Although not strictly a launch, Under Armour’s I will what I want campaign communicated the value of ‘mental strength’ – relevant to both sexes – to move the brand beyond its traditional male user base, and establish its credibility with female shoppers.

In the film, the model Gisele Bündchen is shown ignoring social media ‘noise’ to complete tough exercise workouts.  Reactions to the film ranged from bafflement to criticism to adulation, including by Cannes Lions jurors who awarded it the 2015 Cyber Grand Prix.

Djaba advises brands to keep conversations with consumers “open-ended”, and points to the interest brands such as Under Armour have in encouraging consumers to suggest new product ideas via crowdsourcing formats.


  1. Plan for the post-launch

It is a truism that more people plan for the consequences of campaign failure than for success.

Since the IPA Masterclass featured success stories, it was perhaps predictable that panellists reported the ‘problems’ of selling out of stock or changing brand perceptions faster than expected (and before products existed to capitalise on this change in positioning) rather the more common experience of having a launch campaign ignored altogether.

Panellists agreed on the need to plan for post-launch activity, particular by working with any brand advocates, as well as the requirement for the brand to have follow-up product stories.

Agencies were also advised to segment budgets into immediate launch and post-launch phases to ensure they had the resources to build on launch momentum.


  1.  Remember your consumer’s journeys

As launches are also, in effect, behaviour change campaigns – which need consumers to alter existing habits to be successful, it is important to keep in mind the potential journeys consumers will have made en route to buying your launch product.

Several features of the Ready Baked Jackets campaign made use of this thinking.

For example, TV ads for Ready Baked Jackets went out in post-9pm slots – too late to bake a potato conventionally but not for its pre-baked alternative.

And with the launch taking place in chilly February, selected outdoor media sites simulated the smell and heat of a baked jacket, as well as providing a discount coupon, to tempt shoppers to try the new product.

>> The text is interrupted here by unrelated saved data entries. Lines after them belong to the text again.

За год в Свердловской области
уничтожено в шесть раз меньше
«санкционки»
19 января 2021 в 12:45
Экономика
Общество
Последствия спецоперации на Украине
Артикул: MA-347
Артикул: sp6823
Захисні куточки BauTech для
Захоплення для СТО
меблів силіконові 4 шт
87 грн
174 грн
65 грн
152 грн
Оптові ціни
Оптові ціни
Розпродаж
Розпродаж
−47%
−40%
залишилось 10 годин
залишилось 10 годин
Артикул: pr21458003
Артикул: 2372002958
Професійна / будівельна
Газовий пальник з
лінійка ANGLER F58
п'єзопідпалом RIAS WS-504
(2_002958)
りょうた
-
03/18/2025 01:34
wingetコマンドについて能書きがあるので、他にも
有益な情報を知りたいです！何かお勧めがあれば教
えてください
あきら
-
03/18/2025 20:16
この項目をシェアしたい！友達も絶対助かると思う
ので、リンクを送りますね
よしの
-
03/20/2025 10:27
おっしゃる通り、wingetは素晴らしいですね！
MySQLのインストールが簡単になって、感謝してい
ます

In addition, the IPA/Thinkbox film discusses the launch of Sensodyne Pronamel, a toothpaste designed to mitigate the effects of erosion on tooth enamel caused by acidic foods, including citrus fruit.

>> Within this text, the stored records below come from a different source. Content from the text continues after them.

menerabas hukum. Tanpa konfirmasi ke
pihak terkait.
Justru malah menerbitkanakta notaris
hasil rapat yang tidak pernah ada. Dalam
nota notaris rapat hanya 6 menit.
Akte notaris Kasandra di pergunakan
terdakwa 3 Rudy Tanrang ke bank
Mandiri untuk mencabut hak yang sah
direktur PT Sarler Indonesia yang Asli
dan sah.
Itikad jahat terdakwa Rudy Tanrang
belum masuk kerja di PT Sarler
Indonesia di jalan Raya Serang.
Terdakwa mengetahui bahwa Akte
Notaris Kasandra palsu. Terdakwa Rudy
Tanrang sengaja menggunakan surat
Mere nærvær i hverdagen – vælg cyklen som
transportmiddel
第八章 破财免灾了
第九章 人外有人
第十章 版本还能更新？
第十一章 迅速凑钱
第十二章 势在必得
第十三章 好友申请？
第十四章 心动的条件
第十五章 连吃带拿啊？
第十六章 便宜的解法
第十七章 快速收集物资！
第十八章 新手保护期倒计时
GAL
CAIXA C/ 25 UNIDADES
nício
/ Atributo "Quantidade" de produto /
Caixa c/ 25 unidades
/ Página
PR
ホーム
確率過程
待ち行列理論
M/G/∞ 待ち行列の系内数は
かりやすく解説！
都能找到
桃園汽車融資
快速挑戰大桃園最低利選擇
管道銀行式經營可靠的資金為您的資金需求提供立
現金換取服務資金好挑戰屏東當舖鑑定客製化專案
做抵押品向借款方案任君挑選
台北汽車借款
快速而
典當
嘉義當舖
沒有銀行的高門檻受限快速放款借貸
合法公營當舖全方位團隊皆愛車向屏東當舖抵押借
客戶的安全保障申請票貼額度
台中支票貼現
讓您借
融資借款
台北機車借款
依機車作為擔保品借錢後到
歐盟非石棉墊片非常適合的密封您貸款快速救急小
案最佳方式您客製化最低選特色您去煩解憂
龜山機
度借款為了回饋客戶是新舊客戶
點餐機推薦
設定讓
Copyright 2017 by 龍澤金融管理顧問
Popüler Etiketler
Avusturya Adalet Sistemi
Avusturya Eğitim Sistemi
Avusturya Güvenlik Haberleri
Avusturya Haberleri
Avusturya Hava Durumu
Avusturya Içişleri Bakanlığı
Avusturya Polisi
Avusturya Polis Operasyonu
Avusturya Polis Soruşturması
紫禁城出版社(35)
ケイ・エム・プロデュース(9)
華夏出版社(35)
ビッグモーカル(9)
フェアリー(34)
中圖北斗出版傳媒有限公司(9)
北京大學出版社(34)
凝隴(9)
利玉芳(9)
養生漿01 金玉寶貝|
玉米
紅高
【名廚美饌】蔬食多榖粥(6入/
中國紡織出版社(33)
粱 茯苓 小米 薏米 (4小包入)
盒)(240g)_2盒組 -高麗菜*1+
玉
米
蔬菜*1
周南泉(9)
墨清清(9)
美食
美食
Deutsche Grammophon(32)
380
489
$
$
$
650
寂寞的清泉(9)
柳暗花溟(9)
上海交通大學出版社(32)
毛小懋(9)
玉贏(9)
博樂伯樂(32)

Messages for the protective dental product were placed in the fresh fruit aisle of supermarkets to ensure consumers made the link between the two categories when they were out shopping.

This placement also reinforced one of the campaign’s key strategic elements – which was to position the toothpaste as a choice that enabled buyers to combat acid wear (the risk) whilst continuing to eat healthy fruit (the reward).


  1. Treat launches as both product and brand communications

The contributors counselled against considering launches as either product or brand marketing, arguing they had elements of both.

On the one hand, when brands launched products with genuinely new functional attributes, this could influence in positive ways how consumers perceived the brand.

And, on the other hand, it was argued that brand organisations and their agencies should continually ask themselves, ‘Why do we do what we do’?

The answer should relate to the brand’s values and any product launch should express these brand values too.

Or as the event chair, Laurence Green, put it, You are never just launching a new product.”